Hoe voorkom je oververhitting in energiezuinige woningen

17-09-2019

Betere isolatie en luchtdichting in moderne woningbouw verhogen het risico van oververhitting, met name wanneer grote glaspartijen zijn voorzien. Louise Wijnja-Vlot en Wietse Koornneef presenteren in een artikel in TVVL Magazine van september 2019 een nieuwe standaard om al in het ontwerpproces oververhitting van woningen te signaleren en voorkomen.

De nieuwe beoordelingsmethodiek geeft een eenduidige en complete methode met uitgangspunten en beoordelingscriteria om het thermisch comfort in woningen te beoordelen. Deze methodiek sluit, door gebruik te maken van recente data, aan bij de huidige tijd. Daarnaast worden uitgangspunten gehanteerd die zo dicht mogelijk bij een reële situatie liggen.

Uitgangspunten
In deze nieuwe methodiek is een aantal uitgangs­punten van de oude GIW/ISSO 2008 publicatie overgenomen en een aantal uitgangspunten vervangen. Zo is een lager vermogen voor verlichting aangehouden, passend bij hedendaagse LED-armaturen, en zijn de vermogens van andere apparatuur in huis aangepast op basis van een gemiddeld elektriciteitsge­bruik van een huishouden.

Klimaatgegevens
Om het effect van verschillende uitgangspunten op het thermisch comfort in kaart te brengen zijn rekenmodellen gemaakt op basis van de RVO referentiewoningen. Uit het onderzoek blijkt dat het gebruik van de meest recente klimaatdata uit de NEN 5060:2018 - zoals verwacht - tot veel hogere binnentemperaturen leidt dan bij gebruik van het klimaatjaar 1964. Om een toekomstbestendige situatie te kunnen beoordelen is gekozen om met het klimaatjaar T1 uit de klimaatdata van de NEN5060:2018 te rekenen, wat beter aansluit bij de werkelijk opgetre­den klimaatdata van 2018.

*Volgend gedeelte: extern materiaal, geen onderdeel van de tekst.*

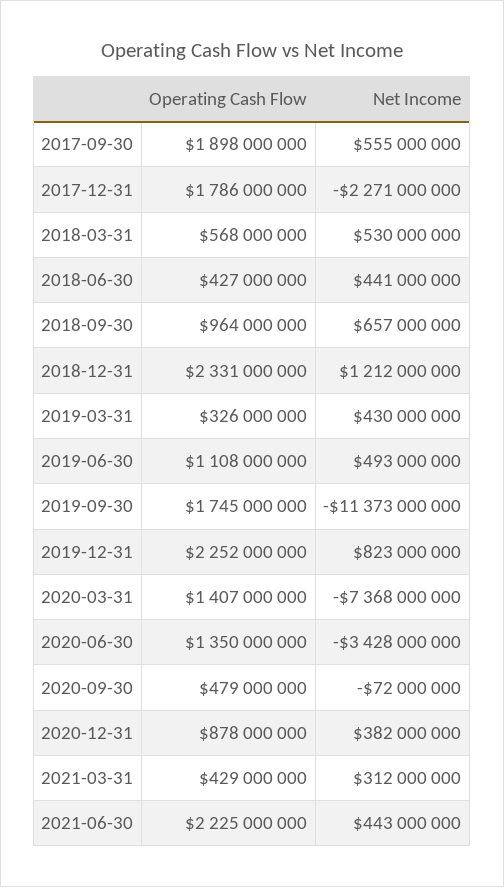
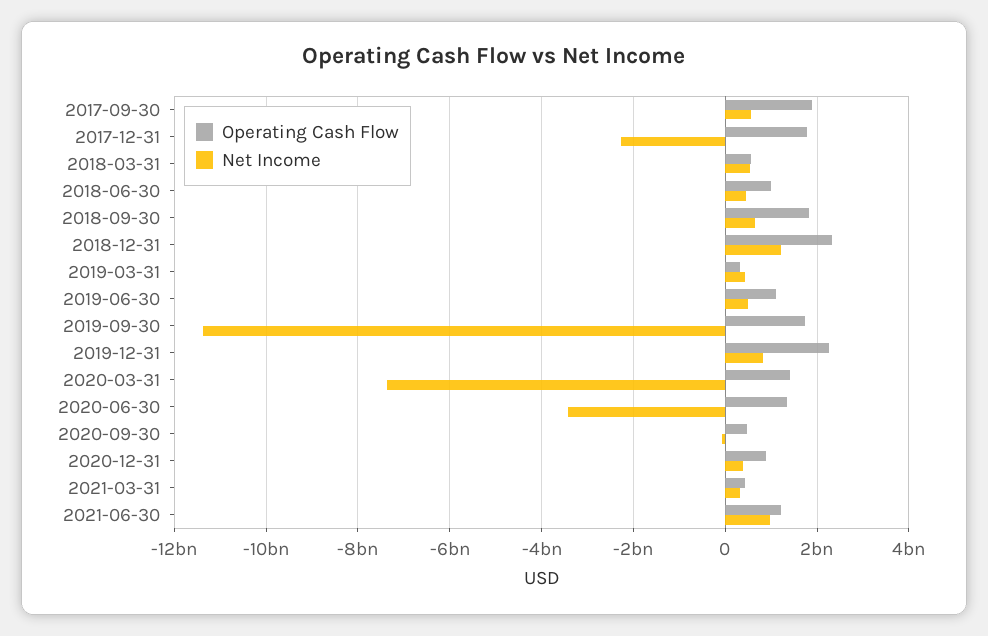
Operating Cash Flow, 2018-06-30: 427000000 -> 1000000000
Operating Cash Flow, 2018-09-30: 964000000 -> 1800000000
Operating Cash Flow, 2021-06-30: 2225000000 -> 1200000000
Net Income, 2021-06-30: 443000000 -> 1000000000

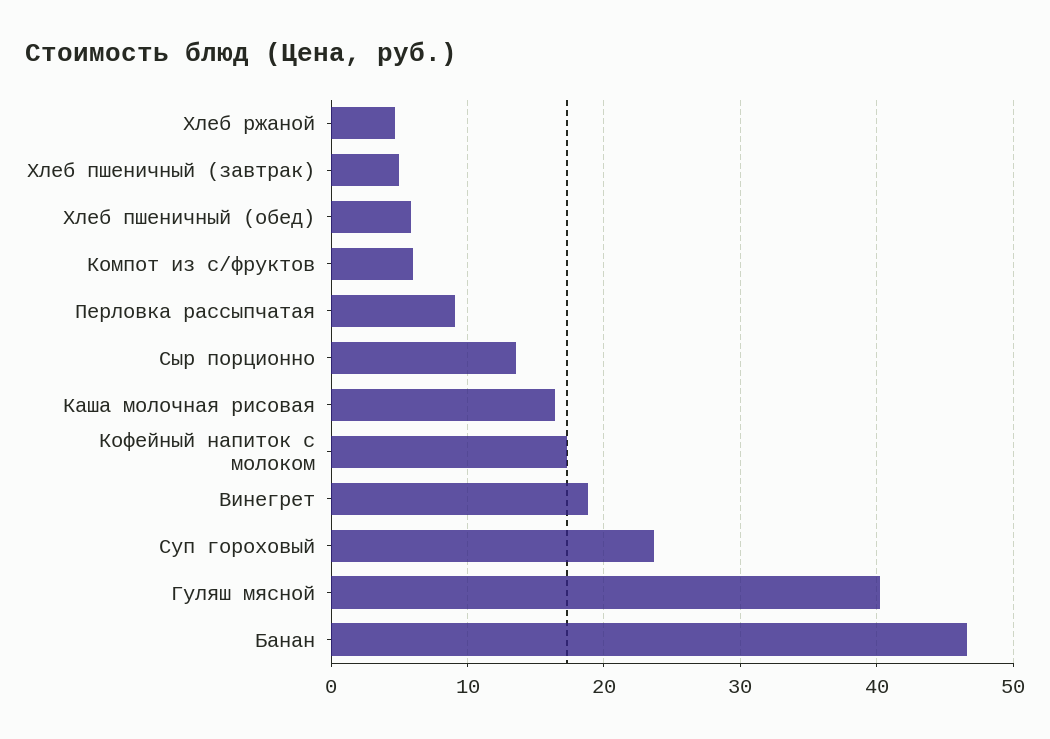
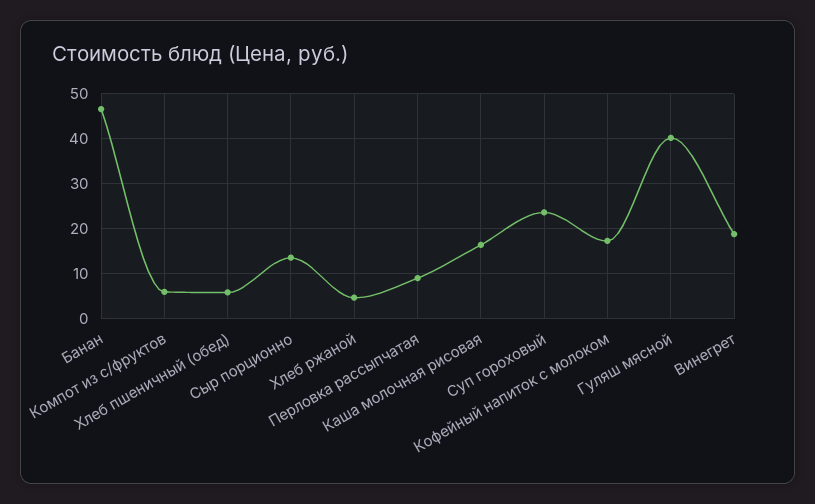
Хлеб пшеничный (завтрак): 5 -> none

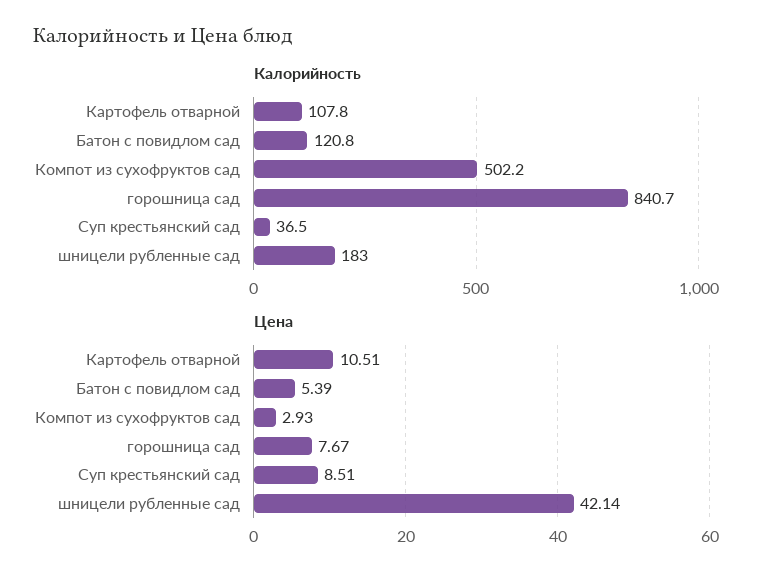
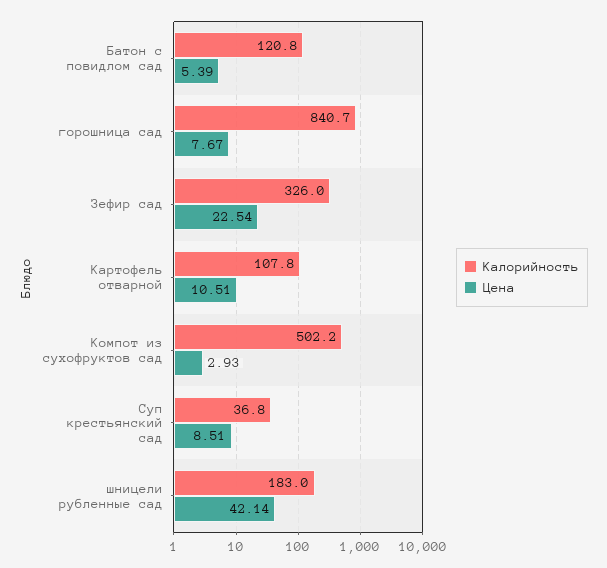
Калорийность, Суп крестьянский сад: 36.5 -> 36.8
Калорийность, Зефир сад: none -> 326
Цена, Зефир сад: none -> 22.54

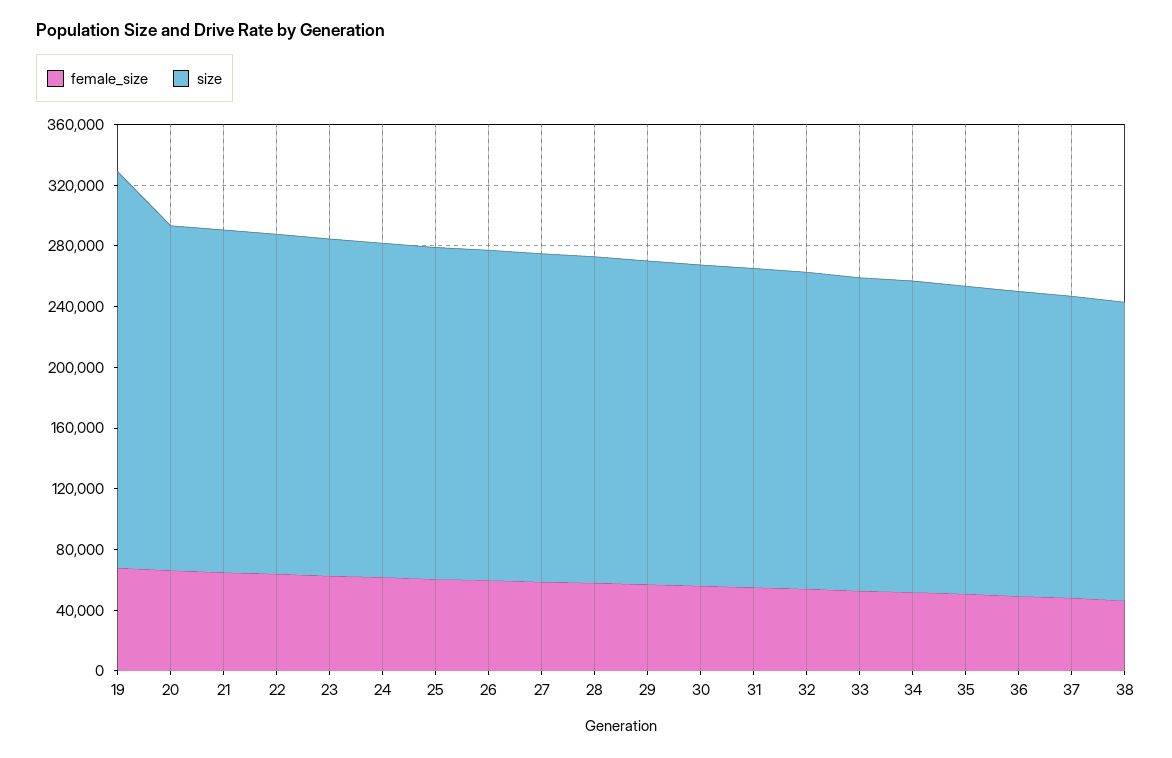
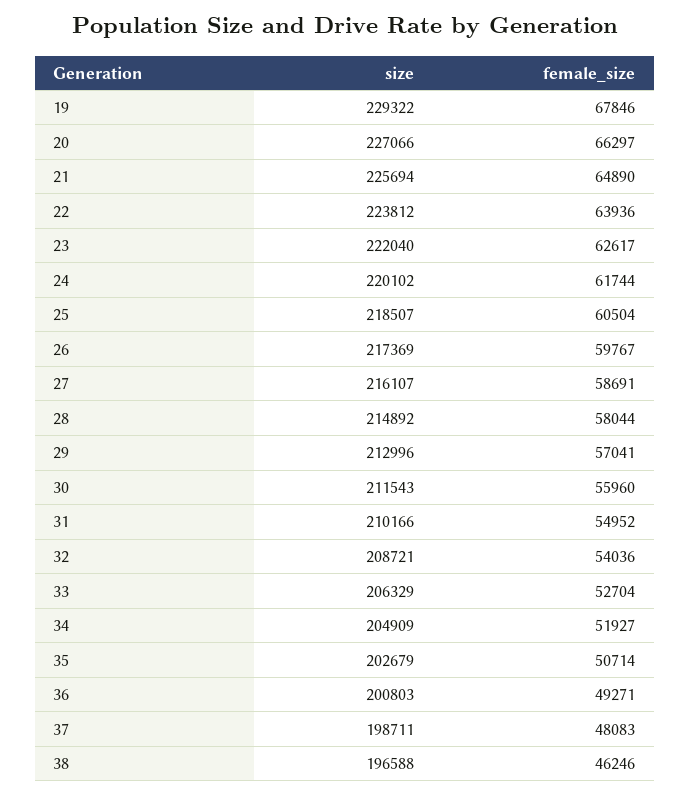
size, 19: 260000 -> 229322

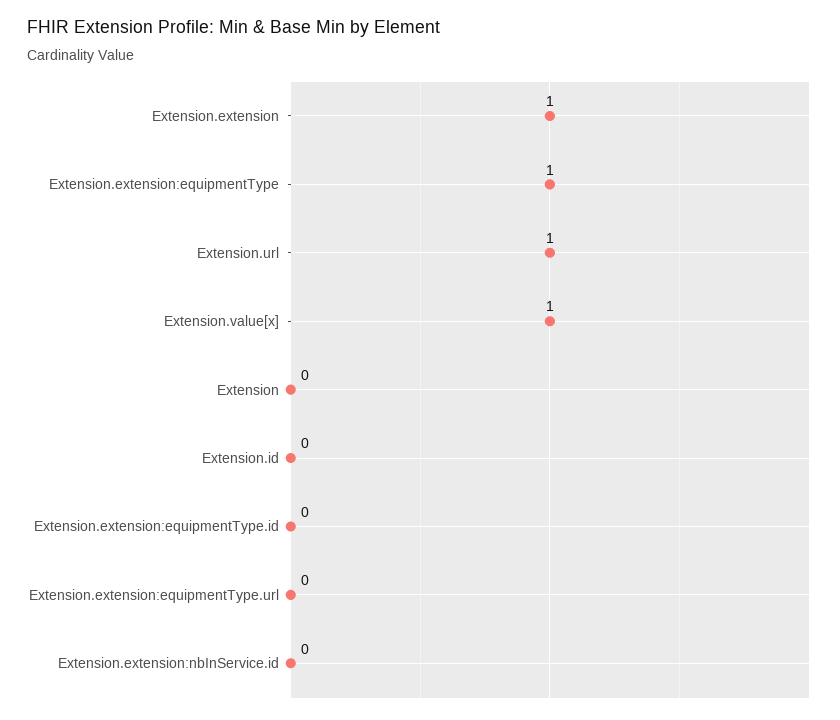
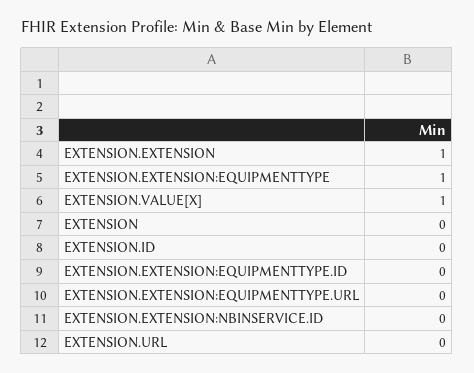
Extension.url: 1 -> 0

Adaptatie en overschrijdingsuren
Bij het opstellen van een beoordelingscriterium voor de comfortbeleving is aansluiting gezocht bij de ATG methode volgens ISSO-­publicatie 74. Daarbij wordt rekening gehouden met zgn. adaptatie. Daarmee wordt bedoeld dat enerzijds de menselijke fysiologie zich na enkele dagen enigszins aanpast aan veranderde temperaturen en anderzijds de mogelijkheid die bewoners hebben om hun gedrag en omgeving aan te passen aan de hogere of lagere temperaturen (andere kleding, raam open of dicht, etc). Op basis van de referentiewoningen van RVO en een aantal praktijkvoorbeelden, zijn studieberekeningen gemaakt om het aantal toelaatbare overschrijdingsuren te bepalen. In deze berekeningen zijn de effecten van zonwerende maat­regelen eveneens meegenomen. Met de resultaten hiervan zijn verschillende comfortniveaus gedefinieerd.

Criterium
Voor een thermisch comfort met niveau Goed adviseren wij per verblijfsruimte de grenswaarde van maximaal 70 over­schrijdingsuren boven de ATG klasse C aangehouden. Met dit niveau worden perioden dat de binnentemperatuur oncomfortabel warm is beperkt.

In de praktijk kunnen er redenen zijn om een lager comfortniveau te accepteren. Voor deze situaties is er het niveau Acceptabel. Dit niveau is bedoeld als vangnet, waarmee de echt extreme situaties alsnog niet zullen voldoen. Voor dit niveau worden maximaal 200 overschrijdingsuren boven de ATG klasse C aangehouden.

Het is natuurlijk mogelijk om juist een zeer goed thermisch comfort na te streven, bijvoorbeeld in een luxe appartementen of villa’s. Hiervoor is de klasse Zeer Goed ontwor­pen, waarbij maximaal 10 overschrijdingsuren boven de ATG klasse C worden toegelaten.  Om dit niveau te halen is dan wel een regelbare actieve koeling vereist.